The Fund is an actively managed exchange-traded fund (“ETF”) that invests in large capitalization securities of companies included in the S&P 500® Index and Nasdaq-100 Index® while hedging a portion of overall market exposure through an option overlay strategy and managing risk through the HCM BuyLine® (“BuyLine®”), a proprietary quantitative investment model. Under normal circumstances, the Fund invests at least 80% of its net assets (plus any borrowings for investment purposes) in equity securities represented in the S&P 500® Index (by replicating the Solactive US Large Cap Index) and Nasdaq-100 Index (by replicating the Solactive United States Technology 100 Index).

Equity Strategy

 

With respect to that portion of the Fund invested in equity securities represented by the S&P® 500 Index and the Nasdaq-100 Index, the Fund allocates approximately 50% of its portfolio to securities represented in the S&P 500® Index and 50% of its portfolio to securities represented in the Nasdaq 100 Index®.

 

Option Overlay Strategy

 

The Fund’s adviser, Howard Capital Management, LLC (the “Adviser”), engages a sub-adviser to purchase and sell exchange traded put options and sell exchange traded call options through an options overlay strategy, known as a “put/spread collar” strategy, to provide a continuous market hedge for approximately 80% of the Fund’s equity exposure.

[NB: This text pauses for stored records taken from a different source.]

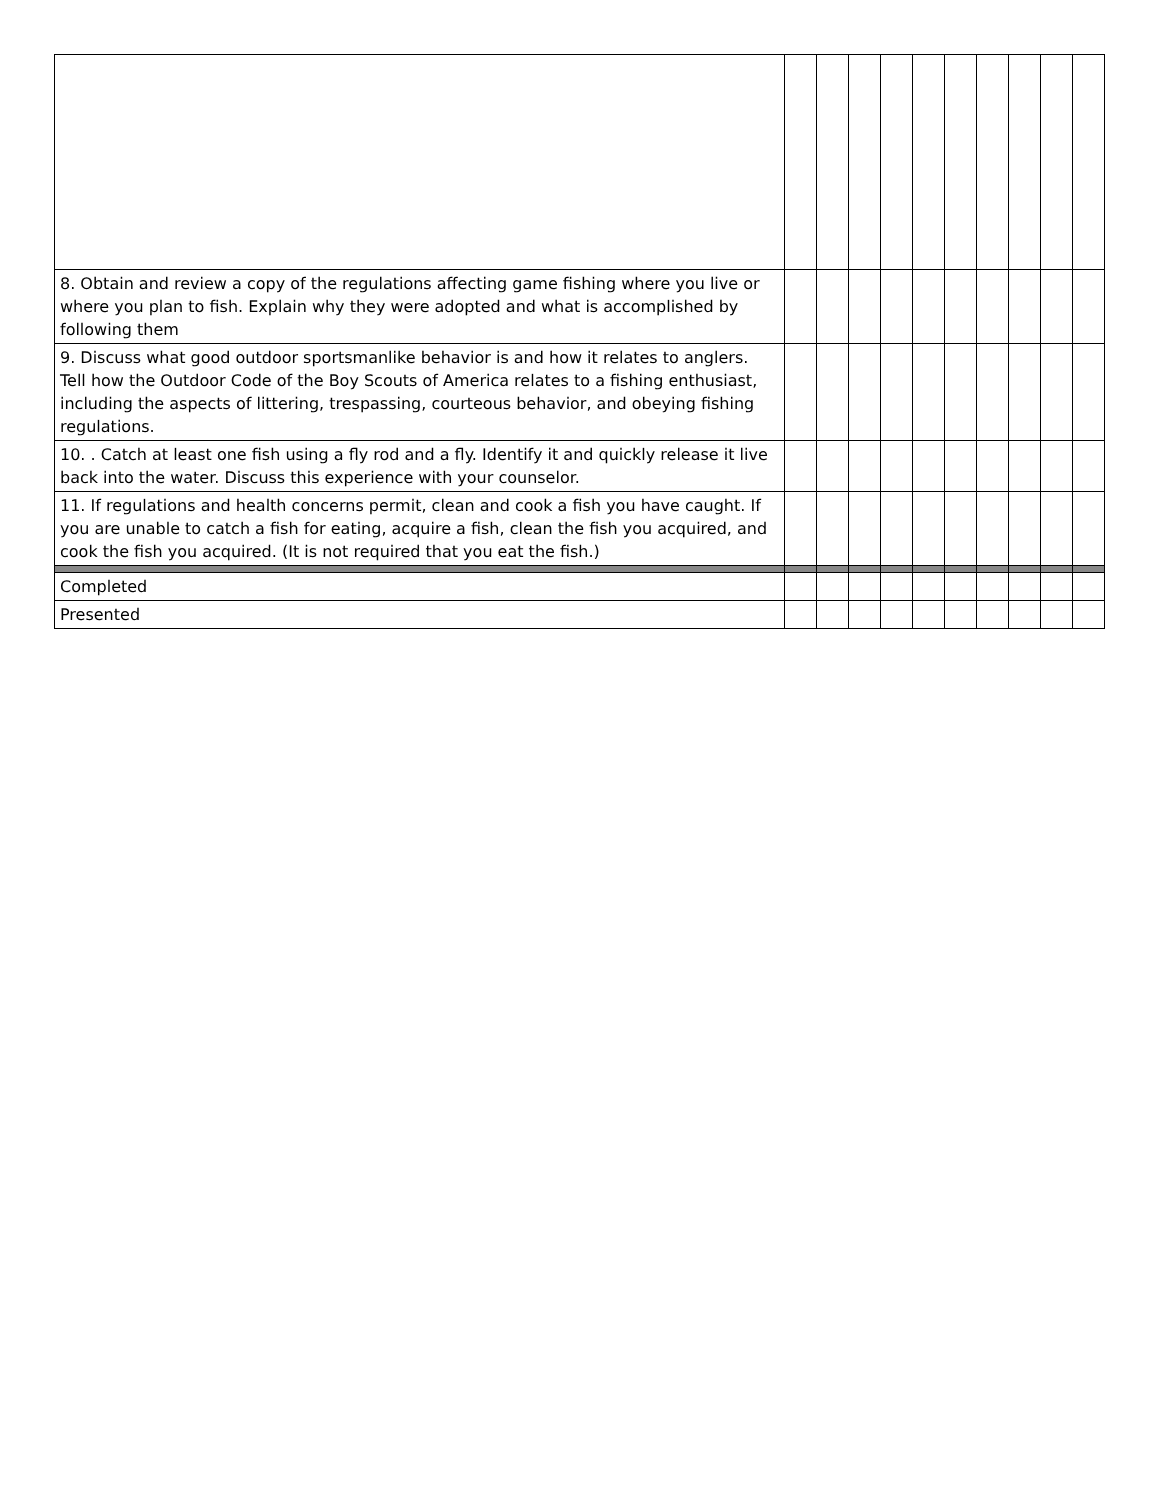| 8. Obtain and review a copy of the regulations affecting game fishing where you live or where you plan to fish. Explain why they were adopted and what is accomplished by following them | | | | | | | | | | |
| 9. Discuss what good outdoor sportsmanlike behavior is and how it relates to anglers. Tell how the Outdoor Code of the Boy Scouts of America relates to a fishing enthusiast, including the aspects of littering, trespassing, courteous behavior, and obeying fishing regulations. | | | | | | | | | | |
| 10. . Catch at least one fish using a fly rod and a fly. Identify it and quickly release it live back into the water. Discuss this experience with your counselor. | | | | | | | | | | |
| 11. If regulations and health concerns permit, clean and cook a fish you have caught. If you are unable to catch a fish for eating, acquire a fish, clean the fish you acquired, and cook the fish you acquired. (It is not required that you eat the fish.) | | | | | | | | | | |
| Completed | | | | | | | | | | |
| Presented | | | | | | | | | | |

The options overlay strategy seeks to offer partial downside protection from the put options, while providing income from writing index call options or writing options on index-tracking ETFs, to reduce risk and volatility associated with typical long-only equity strategies.

 

The Fund buys put options on an index, index-tracking ETF, or securities at a near the current market strike price and sells put options on those securities at a lower strike price, resulting in a “put option spread.” The put option spread is intended to hedge against the first 10% of market declines of such securities. If the market goes down, the Fund’s returns may fall less than the market because the sub-adviser will exercise the put option and sell the securities at the strike price or sell the put option.

 

At the same time as the Fund buys and sells put options, the Fund sells call option on the index or index-tracking ETF. When the Fund sells call options, it receives premiums which are used to offset the cost of the put option spread. When markets are rising, the written call option will likely be exercised once the market price of the option rises above the strike price. The Fund forgoes the opportunity to benefit from the potential increases in the value of the option beyond that of the strike price. This protection against large losses and limitation on potential gains is known as a “collar.”

 

The Fund implements the overlay strategy though a laddered approach so that four staggered option tranches are maintained throughout a 12-month period with one tranche maturing or resetting every quarter. The sub-adviser has discretion to determine the amount of exposure related to each option tranche and allocate assets to a particular tranche in reaction to market conditions, manage investors flows or improve tax management of the Fund.

 

HCM BuyLine®

 

The Adviser uses the HCM BuyLine®, its proprietary quantitative investment model, to determine when the Fund should be in or out of the market with respect to the remaining unhedged 20% of the Fund’s equity exposure. The BuyLine® uses trend analysis to help identify the broad trend in the equity market. When the trend is down, the Fund reduces exposure to equities and may move to cash and cash equivalents, and when the trend is up, the Fund increases exposure to equities. The BuyLine® is intended to reduce drawdowns during sustained market declines while maintaining participation in long-term equity market growth.